Le monde universitaire et de la recherche scientifique, exsangue des réformes imposées depuis le Pacte de la recherche et la LRU depuis six ans, est aujourd'hui à la croisée des chemins. Les moyens et les emplois ne se sont pas accrus depuis 2007, malgré la promesse de 1,8 milliard par an de plus. Le gouvernement veut présenter la démolition générale opérée depuis 2006 dans l'enseignement supérieur et la recherche (ESR) comme une réforme à
succès sur laquelle personne ne reviendra.
Pour cela, il tente d'imposer en force les conventions des Initiatives d'excellence (IDEX), alors que les personnels en découvrent à peine le contenu. Face à ces structures antidémocratiques, à la veille d'échéances électorales importantes, les personnels se mobilisent
contre ce verrouillage.
Les «réformes» gouvernementales, au nom d'une supposée «excellence», détruisent les formations et la recherche fondamentale en obligeant les territoires, les régions, les établissements, les laboratoires et même les individus à se faire concurrence. Leur objectif unique est d'organiser le pilotage politique et économique de l'ESR. Fonctionnant comme des machines à exclure, l'AERES et l'ANR sont les instruments de cette conversion du secteur
public de l'ESR au néomanagement du monde entrepreneurial. Le résultat en est un immense gaspillage d'énergies, de compétences et de moyens, un déni de démocratie, la restauration tous azimuts du mandarinat et la création de déserts universitaires.

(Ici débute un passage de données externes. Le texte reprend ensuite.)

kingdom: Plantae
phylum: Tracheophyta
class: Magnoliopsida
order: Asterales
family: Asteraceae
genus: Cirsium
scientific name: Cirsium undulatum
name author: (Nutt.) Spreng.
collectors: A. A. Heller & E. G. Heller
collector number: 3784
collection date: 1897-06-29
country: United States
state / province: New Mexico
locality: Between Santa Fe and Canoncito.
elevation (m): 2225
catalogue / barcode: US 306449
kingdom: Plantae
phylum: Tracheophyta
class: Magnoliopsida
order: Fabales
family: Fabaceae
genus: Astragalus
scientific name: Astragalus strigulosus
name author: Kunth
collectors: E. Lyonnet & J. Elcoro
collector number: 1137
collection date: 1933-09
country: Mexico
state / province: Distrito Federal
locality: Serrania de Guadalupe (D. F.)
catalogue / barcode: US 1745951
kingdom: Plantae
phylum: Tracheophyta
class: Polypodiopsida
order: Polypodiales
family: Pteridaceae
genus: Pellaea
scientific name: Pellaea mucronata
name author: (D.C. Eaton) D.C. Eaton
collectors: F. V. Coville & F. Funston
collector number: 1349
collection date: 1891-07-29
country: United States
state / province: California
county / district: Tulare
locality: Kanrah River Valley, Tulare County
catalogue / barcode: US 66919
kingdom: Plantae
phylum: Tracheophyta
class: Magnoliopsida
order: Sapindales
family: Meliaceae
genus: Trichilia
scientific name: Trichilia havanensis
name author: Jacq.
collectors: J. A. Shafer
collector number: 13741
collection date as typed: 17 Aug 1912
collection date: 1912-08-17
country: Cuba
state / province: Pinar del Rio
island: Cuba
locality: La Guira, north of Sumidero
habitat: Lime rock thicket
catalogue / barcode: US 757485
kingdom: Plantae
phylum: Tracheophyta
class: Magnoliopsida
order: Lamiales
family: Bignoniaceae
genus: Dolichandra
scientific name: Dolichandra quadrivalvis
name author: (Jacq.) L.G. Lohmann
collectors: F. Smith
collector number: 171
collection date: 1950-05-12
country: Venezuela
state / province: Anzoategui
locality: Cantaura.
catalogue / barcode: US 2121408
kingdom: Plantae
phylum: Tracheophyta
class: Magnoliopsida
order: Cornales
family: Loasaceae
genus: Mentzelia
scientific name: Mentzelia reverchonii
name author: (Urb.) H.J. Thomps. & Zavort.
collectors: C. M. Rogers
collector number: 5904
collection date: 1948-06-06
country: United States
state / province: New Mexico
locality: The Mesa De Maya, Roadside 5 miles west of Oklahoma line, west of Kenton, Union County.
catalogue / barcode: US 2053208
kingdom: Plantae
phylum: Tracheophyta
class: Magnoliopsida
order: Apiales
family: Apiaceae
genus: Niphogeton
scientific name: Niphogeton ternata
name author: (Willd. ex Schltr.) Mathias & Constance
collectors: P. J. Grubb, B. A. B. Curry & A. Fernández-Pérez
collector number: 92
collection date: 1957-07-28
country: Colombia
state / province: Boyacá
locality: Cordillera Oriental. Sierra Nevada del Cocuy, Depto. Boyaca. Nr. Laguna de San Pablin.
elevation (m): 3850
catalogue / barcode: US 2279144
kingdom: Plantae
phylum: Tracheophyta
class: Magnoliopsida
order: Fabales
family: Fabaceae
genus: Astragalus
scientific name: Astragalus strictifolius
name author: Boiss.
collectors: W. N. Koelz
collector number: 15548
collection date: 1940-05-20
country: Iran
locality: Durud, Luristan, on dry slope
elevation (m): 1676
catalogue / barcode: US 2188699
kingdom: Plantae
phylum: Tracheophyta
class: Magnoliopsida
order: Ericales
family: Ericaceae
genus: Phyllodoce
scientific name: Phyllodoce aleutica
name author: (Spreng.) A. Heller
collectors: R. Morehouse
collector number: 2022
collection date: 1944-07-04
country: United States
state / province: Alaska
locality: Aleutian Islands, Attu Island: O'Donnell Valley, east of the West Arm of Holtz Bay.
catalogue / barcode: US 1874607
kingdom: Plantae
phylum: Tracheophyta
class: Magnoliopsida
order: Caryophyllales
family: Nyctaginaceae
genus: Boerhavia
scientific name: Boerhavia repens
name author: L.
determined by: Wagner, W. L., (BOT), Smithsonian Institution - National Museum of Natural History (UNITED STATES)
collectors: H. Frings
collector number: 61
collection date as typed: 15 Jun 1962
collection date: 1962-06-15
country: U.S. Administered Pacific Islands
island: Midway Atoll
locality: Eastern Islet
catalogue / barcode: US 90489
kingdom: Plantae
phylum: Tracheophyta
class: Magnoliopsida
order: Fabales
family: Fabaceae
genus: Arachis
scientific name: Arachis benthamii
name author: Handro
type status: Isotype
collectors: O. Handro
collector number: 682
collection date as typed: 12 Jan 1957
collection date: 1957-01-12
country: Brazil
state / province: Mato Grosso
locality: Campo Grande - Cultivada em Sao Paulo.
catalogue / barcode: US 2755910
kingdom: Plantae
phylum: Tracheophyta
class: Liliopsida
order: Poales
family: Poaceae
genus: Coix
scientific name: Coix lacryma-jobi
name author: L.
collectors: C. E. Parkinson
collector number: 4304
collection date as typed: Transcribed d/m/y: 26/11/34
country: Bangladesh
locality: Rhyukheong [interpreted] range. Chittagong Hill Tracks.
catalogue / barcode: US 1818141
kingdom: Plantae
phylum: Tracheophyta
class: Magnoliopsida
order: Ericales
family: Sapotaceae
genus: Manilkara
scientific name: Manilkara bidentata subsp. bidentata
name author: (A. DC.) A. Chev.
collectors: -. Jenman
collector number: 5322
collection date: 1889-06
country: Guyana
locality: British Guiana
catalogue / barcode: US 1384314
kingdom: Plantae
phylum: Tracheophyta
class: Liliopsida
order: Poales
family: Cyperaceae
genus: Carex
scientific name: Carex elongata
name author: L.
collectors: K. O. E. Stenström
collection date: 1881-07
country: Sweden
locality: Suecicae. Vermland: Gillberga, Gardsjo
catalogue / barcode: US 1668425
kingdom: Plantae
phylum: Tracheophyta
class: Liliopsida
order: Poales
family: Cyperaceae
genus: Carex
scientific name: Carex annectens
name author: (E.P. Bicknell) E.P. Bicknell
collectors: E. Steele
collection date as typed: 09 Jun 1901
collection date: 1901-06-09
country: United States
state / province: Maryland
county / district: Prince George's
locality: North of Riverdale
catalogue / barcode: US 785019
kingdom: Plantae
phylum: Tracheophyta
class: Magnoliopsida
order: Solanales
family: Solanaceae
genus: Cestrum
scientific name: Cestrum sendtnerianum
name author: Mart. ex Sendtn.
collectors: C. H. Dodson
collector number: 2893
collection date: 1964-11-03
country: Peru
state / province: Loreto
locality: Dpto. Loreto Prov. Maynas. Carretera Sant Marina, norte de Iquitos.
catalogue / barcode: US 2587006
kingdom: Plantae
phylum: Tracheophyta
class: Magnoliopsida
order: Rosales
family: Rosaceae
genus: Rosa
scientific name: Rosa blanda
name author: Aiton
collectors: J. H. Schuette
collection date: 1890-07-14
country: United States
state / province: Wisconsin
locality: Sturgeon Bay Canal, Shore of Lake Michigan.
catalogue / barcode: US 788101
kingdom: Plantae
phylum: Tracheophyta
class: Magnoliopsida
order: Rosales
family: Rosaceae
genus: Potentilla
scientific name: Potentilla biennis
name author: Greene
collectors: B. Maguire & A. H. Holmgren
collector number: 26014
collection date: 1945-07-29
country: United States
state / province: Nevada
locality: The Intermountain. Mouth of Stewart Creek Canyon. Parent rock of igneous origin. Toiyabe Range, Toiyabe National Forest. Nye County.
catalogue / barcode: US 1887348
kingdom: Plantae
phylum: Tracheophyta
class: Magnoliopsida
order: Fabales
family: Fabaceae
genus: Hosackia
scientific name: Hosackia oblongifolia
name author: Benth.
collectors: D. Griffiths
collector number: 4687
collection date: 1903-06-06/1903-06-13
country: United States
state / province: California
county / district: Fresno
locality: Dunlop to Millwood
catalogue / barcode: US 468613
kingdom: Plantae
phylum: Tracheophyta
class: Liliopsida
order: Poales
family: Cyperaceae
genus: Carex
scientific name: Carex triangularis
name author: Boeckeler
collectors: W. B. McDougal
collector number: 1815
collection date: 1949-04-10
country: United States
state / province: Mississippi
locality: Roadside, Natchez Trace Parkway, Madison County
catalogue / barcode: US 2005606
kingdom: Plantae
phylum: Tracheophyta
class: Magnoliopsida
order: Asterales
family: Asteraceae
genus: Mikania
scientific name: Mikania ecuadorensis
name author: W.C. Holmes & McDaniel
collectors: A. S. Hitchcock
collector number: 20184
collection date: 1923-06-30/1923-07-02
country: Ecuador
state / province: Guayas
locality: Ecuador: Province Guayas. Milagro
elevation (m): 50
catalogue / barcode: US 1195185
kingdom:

Pour éviter le naufrage, il y a urgence à reconstruire. Pour cela, des signes forts doivent être donnés à la communauté scientifique pour une autre politique. Il faut augmenter immédiatement les soutiens de base des laboratoires, en réduisant le crédit d'impôt recherche et en redistribuant les budgets de l'ANR non engagés. Il faut créer de l'emploi scientifique statutaire pour supprimer le précariat scientifique qui a explosé depuis six ans. Il faut enterrer la politique du «Grand emprunt». Un état des lieux mené démocratiquement doit permettre d'établir la réalité des budgets engagés et des sommes réellement empruntées, pour engager leur redistribution conformément aux besoins réels des organismes de recherche et des universités publiques.
L'évaluation des unités des organismes de recherche doit être rendue immédiatement au Comité national de la recherche scientifique et aux instances d'évaluation équivalentes des autres établissements de recherche.
Une fois l'oxygène rendu aux établissements d'enseignement supérieur et de recherche, un grand débat pourra être organisé pour réfléchir et faire des propositions, pour une autre loi-cadre de l'ESR qui jettera aux oubliettes le Pacte pour la recherche et la LRU. C'est seulement dans ce cadre que la communauté scientifique pourra s'engager dans la voie de la reconstruction.